Dieser Trend zu mehr Wald in Österreich hat sich auch im Zuge der aktuellen ÖWI-Zwischenauswertung 2016/18 fortgesetzt: Der Wald hat sich seit der ÖWI 2007/09 um knapp 31.000 ha vergrößert, dieser Wert entsteht aus der Differenz der Waldflächenzugänge von 76.000 ha und den Abgängen von 45.000 ha. Bezogen auf den Beobachtungszeitraum von neun Jahren, nimmt die Waldfläche jährlich um rund 3.400 ha zu. Damit verlangsamt sich die Waldflächenzunahme von 7.700 ha (ÖWI 1992/96) über 5.100 ha (ÖWI 2000/02) und 4.300 ha (ÖWI 2007/09) auf nunmehr 3.400 ha pro Jahr. Umgelegt bedeutet dies: Österreichs Waldfläche wächst jährlich im Ausmaß der Stadtgemeinde Enns. Oder ein weiterer, seit über 20 Jahren zitierter, traditioneller Vergleich: Die Waldfläche Österreichs wächst um 4.762 Fußballfelder pro Jahr.
Vor allem Grünland wird zu Wald
Die laufende Waldflächenveränderung ist ein sehr komplexer, dynamischer Prozess, der nicht allein auf aktive menschliche Eingriffe – wie Neuaufforstungen oder Rodungen – zurückzuführen ist. Vor allem in Bereichen, wo Grünland nicht mehr bewirtschaftet wird, oder auf landwirtschaftlichen Grenzertragsstandorten kann sich der Wald bei Fehlen anderer Landnutzungsformen neuen Lebensraum erschließen.
Entlang der Waldränder, der natürlichen Sukzession folgend, und im Schutze des sich ausbreitenden Kronendaches siedeln sich Strauch- und Baumverjüngung an. Kann sich ausreichend vitale Naturverjüngung entwickeln, die sich auch nach dem Verlust des schützenden Kronendaches der alten Randbäume als überlebensfähig erweist, bleiben diese ehemaligen Grünlandflächen auch weiterhin Wald.

Aufgabe - Erkläre mithilfe des Textauszugs, warum ehemalige Grünlandflächen dauerhaft Wald bleiben können.

Gesammelte Daten -
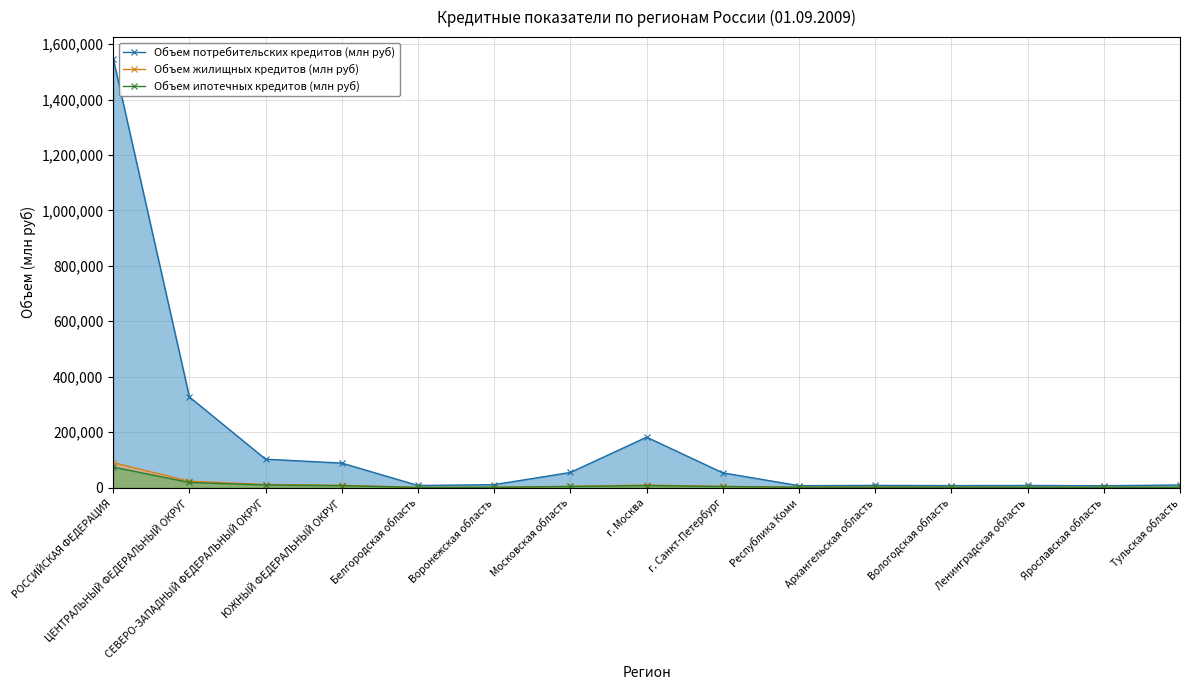

True or false: Объем потребительских кредитов (млн руб) has a value of 181691.6 at г. Москва.

True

Lösung - Wo Grünland nicht mehr bewirtschaftet wird, siedeln sich entlang der Waldränder im Schutz des sich ausbreitenden Kronendaches Strauch- und Baumverjüngung an. Entwickelt sich daraus ausreichend vitale Naturverjüngung, die auch nach dem Verlust des schützenden Kronendaches der alten Randbäume überlebensfähig ist, bleiben diese Flächen weiterhin Wald.